Data Start Marker

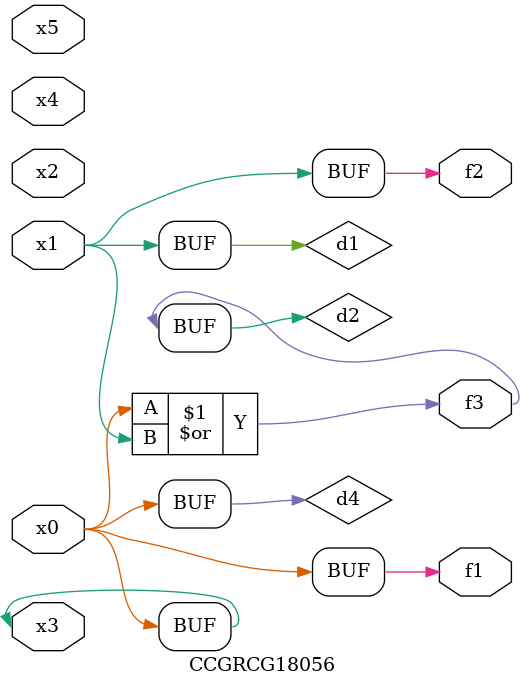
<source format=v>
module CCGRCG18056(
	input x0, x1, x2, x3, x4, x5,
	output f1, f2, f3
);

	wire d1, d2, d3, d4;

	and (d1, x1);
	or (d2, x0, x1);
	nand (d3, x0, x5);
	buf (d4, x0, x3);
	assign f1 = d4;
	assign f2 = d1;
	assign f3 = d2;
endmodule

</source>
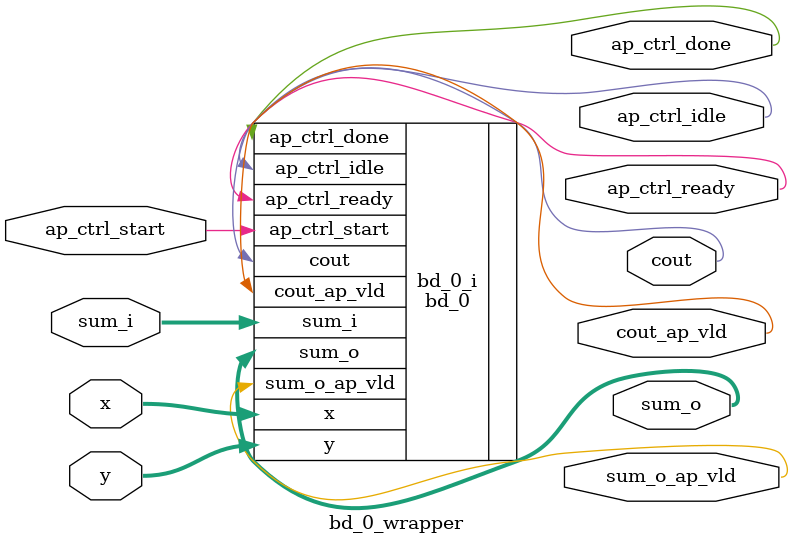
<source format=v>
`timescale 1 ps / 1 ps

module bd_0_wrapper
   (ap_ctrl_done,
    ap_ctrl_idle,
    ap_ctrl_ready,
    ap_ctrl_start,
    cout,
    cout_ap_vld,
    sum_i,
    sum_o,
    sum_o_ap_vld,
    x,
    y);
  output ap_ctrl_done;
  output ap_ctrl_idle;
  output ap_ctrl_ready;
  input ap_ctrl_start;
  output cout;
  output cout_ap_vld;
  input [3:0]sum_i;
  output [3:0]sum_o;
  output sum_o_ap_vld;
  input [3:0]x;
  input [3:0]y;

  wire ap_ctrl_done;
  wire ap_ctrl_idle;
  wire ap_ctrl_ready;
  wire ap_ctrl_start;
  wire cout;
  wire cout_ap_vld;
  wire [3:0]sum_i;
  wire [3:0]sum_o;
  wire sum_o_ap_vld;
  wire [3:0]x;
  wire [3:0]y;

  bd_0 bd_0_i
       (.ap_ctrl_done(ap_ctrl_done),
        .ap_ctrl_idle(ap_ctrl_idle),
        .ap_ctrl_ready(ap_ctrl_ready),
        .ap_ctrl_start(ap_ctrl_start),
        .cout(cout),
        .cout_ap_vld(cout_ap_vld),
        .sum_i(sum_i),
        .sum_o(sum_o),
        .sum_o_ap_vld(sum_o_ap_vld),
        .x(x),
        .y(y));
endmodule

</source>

Data End Marker
Data Start Marker

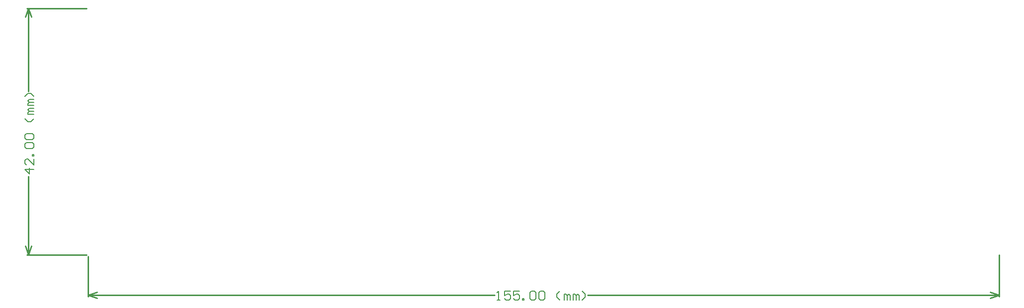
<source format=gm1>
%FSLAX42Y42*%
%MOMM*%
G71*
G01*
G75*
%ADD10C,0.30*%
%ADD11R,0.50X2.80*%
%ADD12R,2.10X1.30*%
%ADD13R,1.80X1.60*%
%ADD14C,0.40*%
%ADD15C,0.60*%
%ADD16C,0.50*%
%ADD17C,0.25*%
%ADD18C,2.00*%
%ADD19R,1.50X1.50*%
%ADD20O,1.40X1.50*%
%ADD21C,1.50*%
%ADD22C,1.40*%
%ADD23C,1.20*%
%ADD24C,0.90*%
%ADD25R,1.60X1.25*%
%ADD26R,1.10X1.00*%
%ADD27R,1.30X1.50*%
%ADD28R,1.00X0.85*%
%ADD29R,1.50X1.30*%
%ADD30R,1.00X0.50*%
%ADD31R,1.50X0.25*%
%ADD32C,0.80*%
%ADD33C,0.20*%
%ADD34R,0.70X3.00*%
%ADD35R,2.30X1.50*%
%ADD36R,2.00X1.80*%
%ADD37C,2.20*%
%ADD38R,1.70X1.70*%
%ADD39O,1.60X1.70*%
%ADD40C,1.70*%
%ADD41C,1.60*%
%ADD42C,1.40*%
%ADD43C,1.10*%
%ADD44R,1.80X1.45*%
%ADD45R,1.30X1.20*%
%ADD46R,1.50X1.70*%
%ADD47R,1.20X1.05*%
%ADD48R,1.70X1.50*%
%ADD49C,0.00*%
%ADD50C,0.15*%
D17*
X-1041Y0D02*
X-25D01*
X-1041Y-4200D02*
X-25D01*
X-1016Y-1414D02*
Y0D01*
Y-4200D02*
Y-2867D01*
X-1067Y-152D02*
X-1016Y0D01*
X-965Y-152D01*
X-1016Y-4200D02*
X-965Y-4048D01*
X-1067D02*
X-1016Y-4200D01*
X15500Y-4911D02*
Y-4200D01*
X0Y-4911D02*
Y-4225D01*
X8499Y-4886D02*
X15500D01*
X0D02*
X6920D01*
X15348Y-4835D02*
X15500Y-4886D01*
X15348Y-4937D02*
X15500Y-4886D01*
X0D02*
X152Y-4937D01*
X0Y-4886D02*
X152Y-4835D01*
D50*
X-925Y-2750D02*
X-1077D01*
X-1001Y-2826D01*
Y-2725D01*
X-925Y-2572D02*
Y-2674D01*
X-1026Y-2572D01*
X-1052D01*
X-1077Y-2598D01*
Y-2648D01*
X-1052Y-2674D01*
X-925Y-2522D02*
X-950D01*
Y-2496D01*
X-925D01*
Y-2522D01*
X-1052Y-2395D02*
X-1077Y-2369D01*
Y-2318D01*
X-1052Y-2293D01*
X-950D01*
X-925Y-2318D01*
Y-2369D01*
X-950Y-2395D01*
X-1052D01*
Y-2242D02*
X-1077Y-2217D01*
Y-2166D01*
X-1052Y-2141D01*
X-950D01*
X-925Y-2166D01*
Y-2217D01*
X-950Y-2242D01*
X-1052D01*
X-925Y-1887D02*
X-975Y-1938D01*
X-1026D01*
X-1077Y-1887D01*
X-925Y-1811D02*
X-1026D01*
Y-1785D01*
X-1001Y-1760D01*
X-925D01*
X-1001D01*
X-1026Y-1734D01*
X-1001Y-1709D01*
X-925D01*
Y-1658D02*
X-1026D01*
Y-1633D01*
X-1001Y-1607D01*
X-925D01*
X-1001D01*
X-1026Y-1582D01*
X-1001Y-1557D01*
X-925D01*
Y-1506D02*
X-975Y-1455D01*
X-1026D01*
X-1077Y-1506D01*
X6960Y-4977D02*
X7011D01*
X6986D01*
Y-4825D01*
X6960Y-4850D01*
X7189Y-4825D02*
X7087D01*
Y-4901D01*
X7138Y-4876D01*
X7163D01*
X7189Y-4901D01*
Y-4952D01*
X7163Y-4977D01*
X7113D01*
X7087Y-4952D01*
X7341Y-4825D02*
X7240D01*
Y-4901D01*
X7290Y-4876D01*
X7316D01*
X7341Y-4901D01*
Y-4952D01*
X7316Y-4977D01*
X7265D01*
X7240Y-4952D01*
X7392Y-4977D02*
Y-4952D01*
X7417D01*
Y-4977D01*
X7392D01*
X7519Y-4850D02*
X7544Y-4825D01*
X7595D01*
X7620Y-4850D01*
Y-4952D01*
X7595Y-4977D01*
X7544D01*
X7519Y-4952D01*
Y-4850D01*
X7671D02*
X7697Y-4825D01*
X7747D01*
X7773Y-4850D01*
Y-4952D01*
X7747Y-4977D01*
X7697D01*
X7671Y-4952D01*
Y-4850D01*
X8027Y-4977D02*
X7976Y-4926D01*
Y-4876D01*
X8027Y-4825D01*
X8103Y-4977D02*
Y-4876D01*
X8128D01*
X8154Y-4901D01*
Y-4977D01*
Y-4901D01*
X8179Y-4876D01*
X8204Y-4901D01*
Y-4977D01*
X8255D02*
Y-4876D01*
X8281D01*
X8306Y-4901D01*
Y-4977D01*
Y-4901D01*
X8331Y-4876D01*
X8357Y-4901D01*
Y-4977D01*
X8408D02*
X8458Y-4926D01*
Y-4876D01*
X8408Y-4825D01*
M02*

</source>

Data End Marker
Data Start Marker

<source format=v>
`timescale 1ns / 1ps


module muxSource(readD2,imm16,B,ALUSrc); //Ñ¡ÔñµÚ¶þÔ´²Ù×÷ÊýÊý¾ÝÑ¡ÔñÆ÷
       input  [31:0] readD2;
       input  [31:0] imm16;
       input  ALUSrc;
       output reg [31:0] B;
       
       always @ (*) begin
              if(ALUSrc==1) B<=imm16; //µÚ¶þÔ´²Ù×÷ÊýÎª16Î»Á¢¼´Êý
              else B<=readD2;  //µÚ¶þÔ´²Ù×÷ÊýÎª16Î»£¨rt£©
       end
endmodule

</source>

Data End Marker

• _Aim of the exercise_: For the string "assign", count the lines of the preceding listing in which it appears, and report the count alone.

• _Written response_: 3